"Good Lord, no! the less moon the better in his case!" said Bramham grimly. "Where the deuce has he been all these years, Karri?"

Carson shrugged.

"Not much doubt about where he has been! He could give us some vivid inside information about the slow-fires that consume."

They smoked a while in silence. Later, Bramham said:

"Whatever Carmen Braganza found to do, she did it well! She told me that it had only taken her six months to learn to dance as she did—and you know how she danced! And, I suppose, if she had studied her man for a hundred years, instead of three months, she could not have got in a subtler revenge on Abinger—laying waste his looks like that! It's hard to believe what a magnificent specimen he was; and how mad the women were about him! Bah! it was a foreign devil's trick!"

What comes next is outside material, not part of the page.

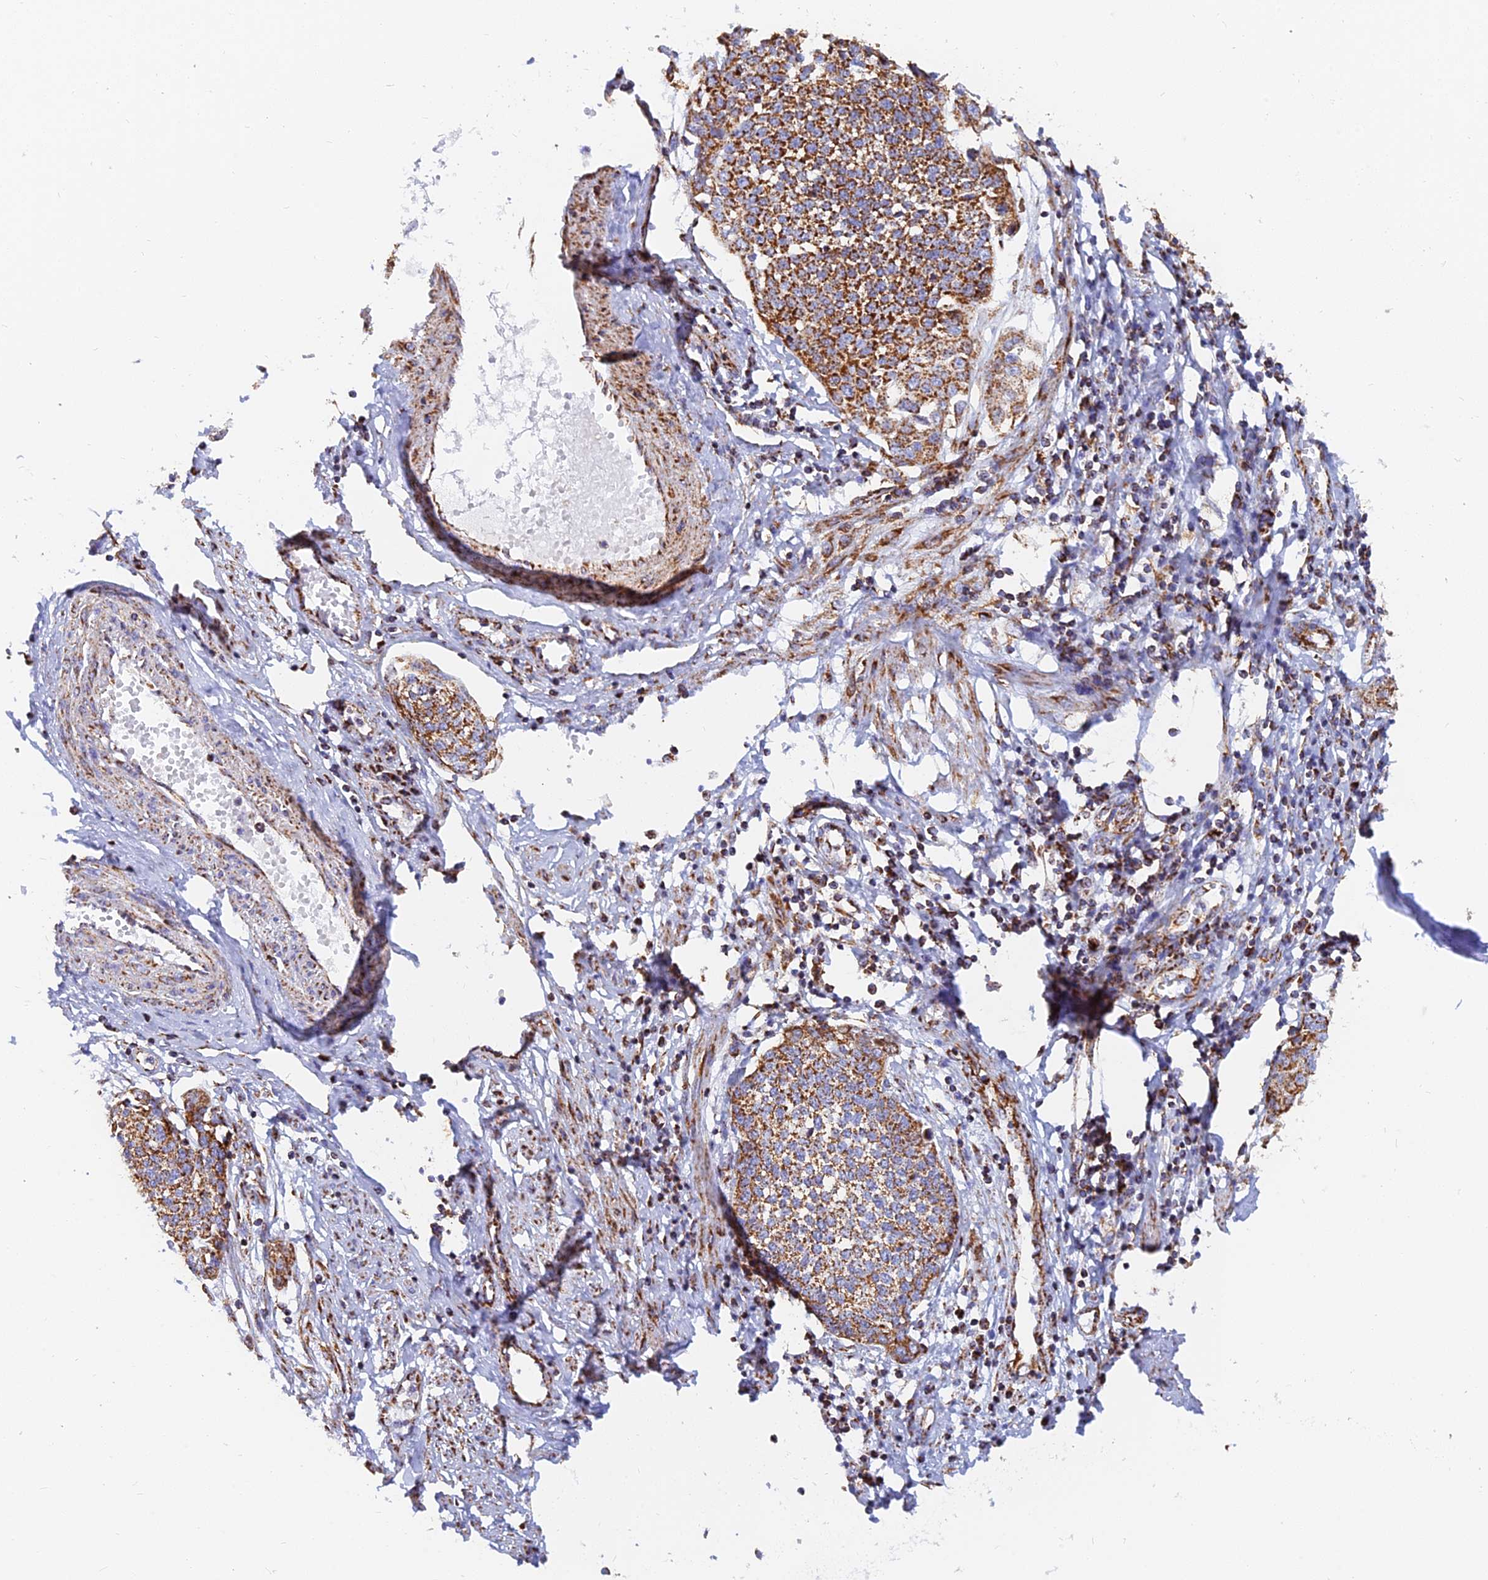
{"staining": {"intensity": "moderate", "quantity": ">75%", "location": "cytoplasmic/membranous"}, "tissue": "cervical cancer", "cell_type": "Tumor cells", "image_type": "cancer", "snomed": [{"axis": "morphology", "description": "Squamous cell carcinoma, NOS"}, {"axis": "topography", "description": "Cervix"}], "caption": "Cervical cancer (squamous cell carcinoma) tissue shows moderate cytoplasmic/membranous positivity in approximately >75% of tumor cells", "gene": "NDUFB6", "patient": {"sex": "female", "age": 34}}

"But she was a foreign devil. That was the point Abinger lost sight of."

"Did you ever hear who the other woman was, Karri?"

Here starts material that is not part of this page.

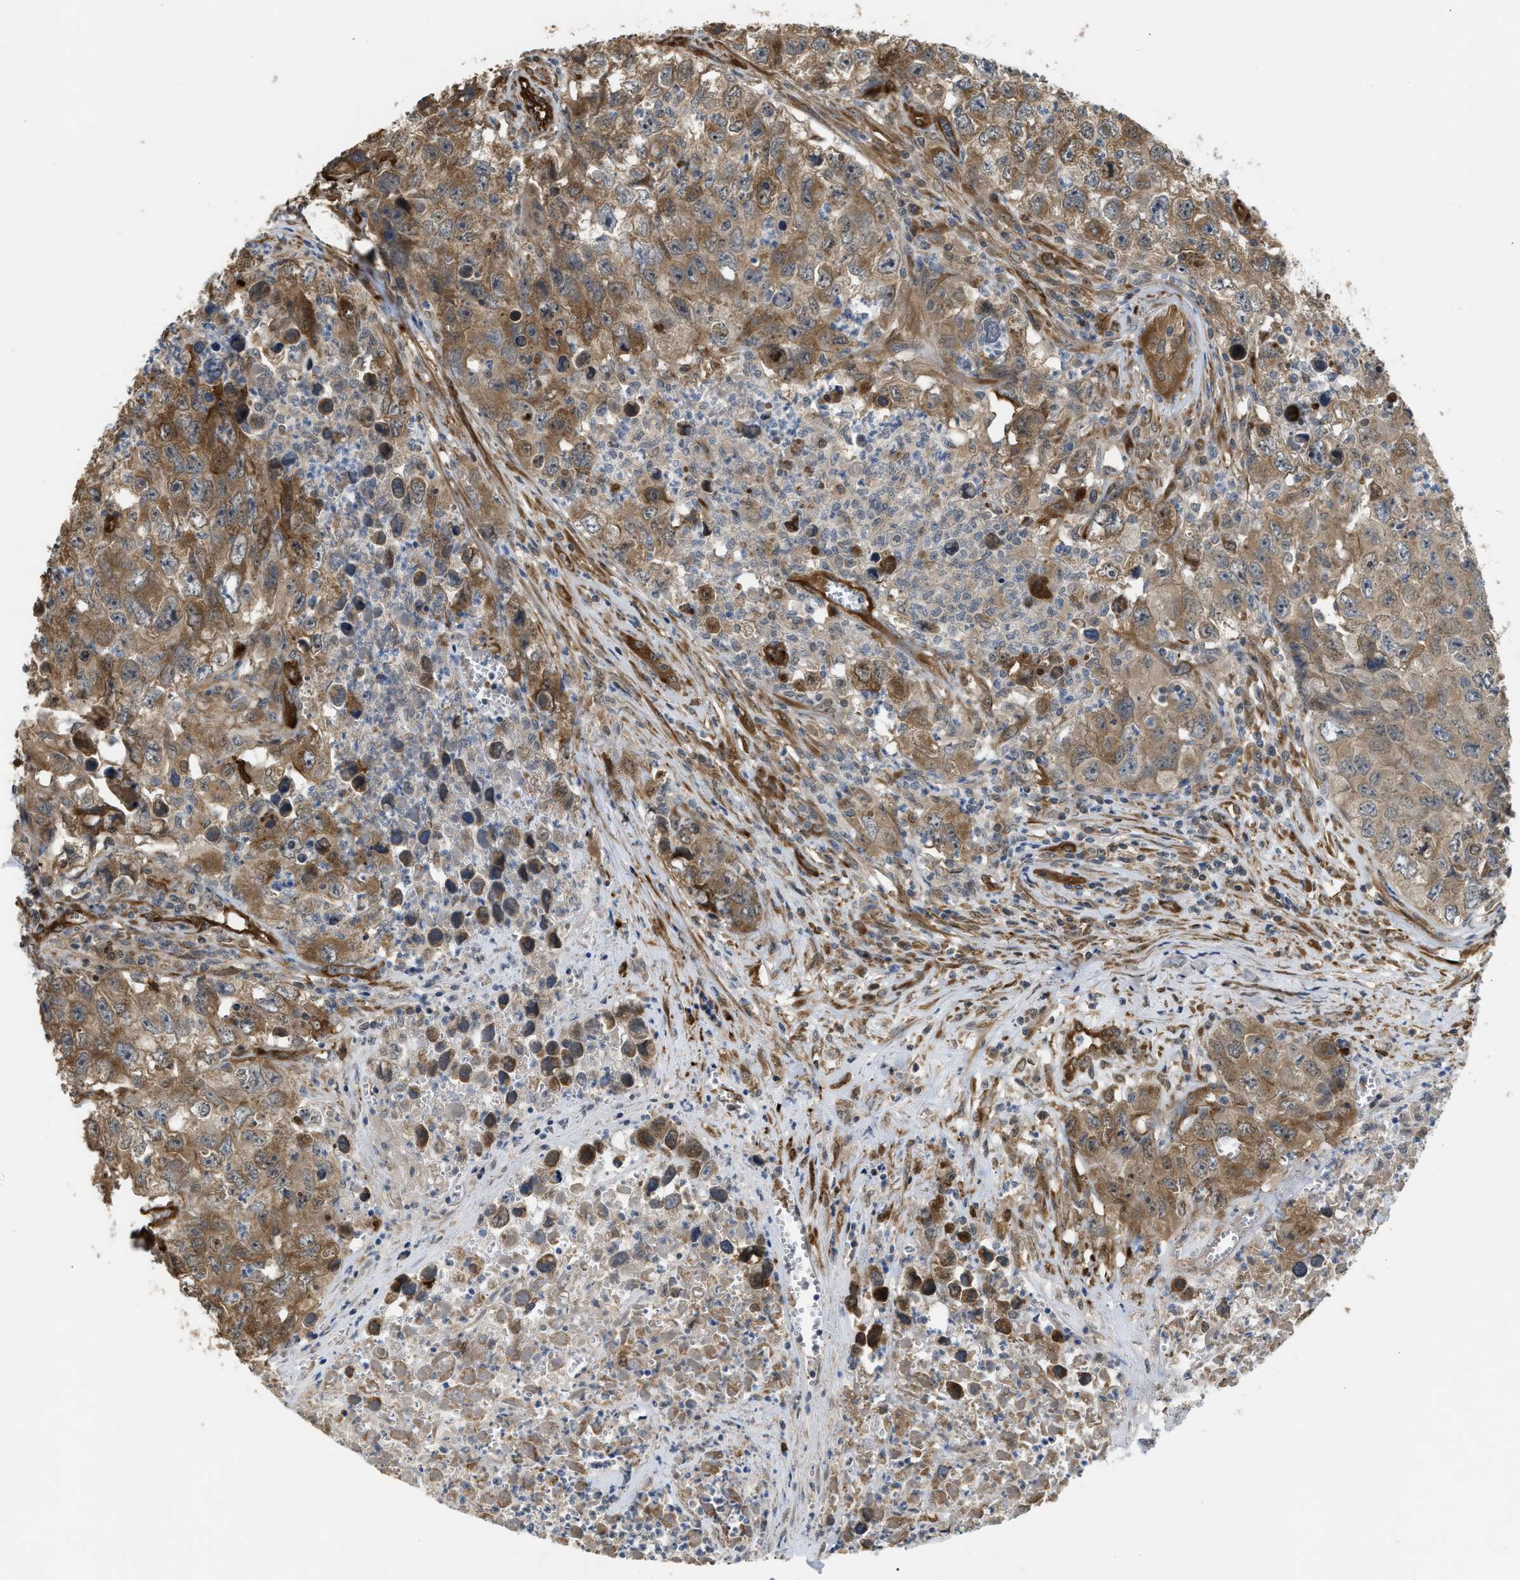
{"staining": {"intensity": "moderate", "quantity": ">75%", "location": "cytoplasmic/membranous"}, "tissue": "testis cancer", "cell_type": "Tumor cells", "image_type": "cancer", "snomed": [{"axis": "morphology", "description": "Seminoma, NOS"}, {"axis": "morphology", "description": "Carcinoma, Embryonal, NOS"}, {"axis": "topography", "description": "Testis"}], "caption": "This image reveals testis embryonal carcinoma stained with immunohistochemistry (IHC) to label a protein in brown. The cytoplasmic/membranous of tumor cells show moderate positivity for the protein. Nuclei are counter-stained blue.", "gene": "BAG3", "patient": {"sex": "male", "age": 43}}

"Never. It was an amazing thing that it never leaked out, considering that the whole Rand was nose to trail. But the fact was, I suppose, that no one knew who she was except Abinger and his old housekeeper."

"And Carmencita herself. She swore to me afterwards that she had sprung upon them from behind a curtain in Abinger's room and slashed his face open before the other woman's eyes. Why she kept silence God only knows! More foreign tricks probably."

"The other woman must have felt mighty uncomfortable all the months after, while Carmen stayed on dancing, and everyone was hot to find Abinger and get to the bottom of the mystery. There is no doubt that if he hadn't disappeared so neatly afterwards the police would have found some ground for rooting out the whole scandal for the public benefit, and the other woman's name would have been thrown to the beasts!"